Look through the data that follows and copy each line with the string "escape".

* * * * * * * * *

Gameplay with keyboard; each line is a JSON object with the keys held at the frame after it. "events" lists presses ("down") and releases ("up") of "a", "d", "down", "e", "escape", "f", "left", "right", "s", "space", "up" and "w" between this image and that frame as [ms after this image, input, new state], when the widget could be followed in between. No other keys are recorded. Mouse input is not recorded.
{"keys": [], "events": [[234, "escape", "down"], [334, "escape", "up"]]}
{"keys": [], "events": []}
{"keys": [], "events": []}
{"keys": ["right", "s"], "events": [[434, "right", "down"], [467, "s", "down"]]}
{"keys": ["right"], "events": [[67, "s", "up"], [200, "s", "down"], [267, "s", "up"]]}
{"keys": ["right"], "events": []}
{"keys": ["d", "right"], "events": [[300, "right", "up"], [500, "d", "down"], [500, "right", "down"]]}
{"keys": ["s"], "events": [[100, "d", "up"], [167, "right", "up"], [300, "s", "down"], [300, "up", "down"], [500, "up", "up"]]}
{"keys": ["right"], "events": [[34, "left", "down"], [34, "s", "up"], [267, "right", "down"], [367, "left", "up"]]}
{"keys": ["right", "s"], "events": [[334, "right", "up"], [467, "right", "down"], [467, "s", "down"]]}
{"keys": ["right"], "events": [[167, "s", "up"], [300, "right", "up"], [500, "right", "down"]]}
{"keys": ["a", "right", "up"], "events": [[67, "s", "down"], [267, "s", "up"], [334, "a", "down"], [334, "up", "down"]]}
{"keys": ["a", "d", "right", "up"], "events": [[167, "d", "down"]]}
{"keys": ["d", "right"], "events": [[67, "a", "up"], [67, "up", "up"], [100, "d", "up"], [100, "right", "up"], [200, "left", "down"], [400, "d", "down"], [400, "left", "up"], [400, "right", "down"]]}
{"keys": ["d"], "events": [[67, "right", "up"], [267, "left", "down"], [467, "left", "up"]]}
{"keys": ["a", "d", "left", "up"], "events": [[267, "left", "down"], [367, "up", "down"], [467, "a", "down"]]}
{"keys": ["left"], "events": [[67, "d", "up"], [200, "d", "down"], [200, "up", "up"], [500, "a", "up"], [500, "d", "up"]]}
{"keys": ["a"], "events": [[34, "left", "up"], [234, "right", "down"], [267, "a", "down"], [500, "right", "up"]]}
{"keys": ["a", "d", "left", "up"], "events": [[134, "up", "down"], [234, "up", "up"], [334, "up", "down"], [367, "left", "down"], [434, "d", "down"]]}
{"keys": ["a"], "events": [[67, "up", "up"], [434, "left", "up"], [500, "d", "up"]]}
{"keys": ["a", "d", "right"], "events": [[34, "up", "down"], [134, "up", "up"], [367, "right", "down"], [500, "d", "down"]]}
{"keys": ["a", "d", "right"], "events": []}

* * * * * * * * *

#### [Solved exercise]
Gameplay with keyboard; each line is a JSON object with the keys held at the frame after it. "events" lists presses ("down") and releases ("up") of "a", "d", "down", "e", "escape", "f", "left", "right", "s", "space", "up" and "w" between this image and that frame as [ms after this image, input, new state], when the widget could be followed in between. No other keys are recorded. Mouse input is not recorded.
{"keys": [], "events": [[234, "escape", "down"], [334, "escape", "up"]]}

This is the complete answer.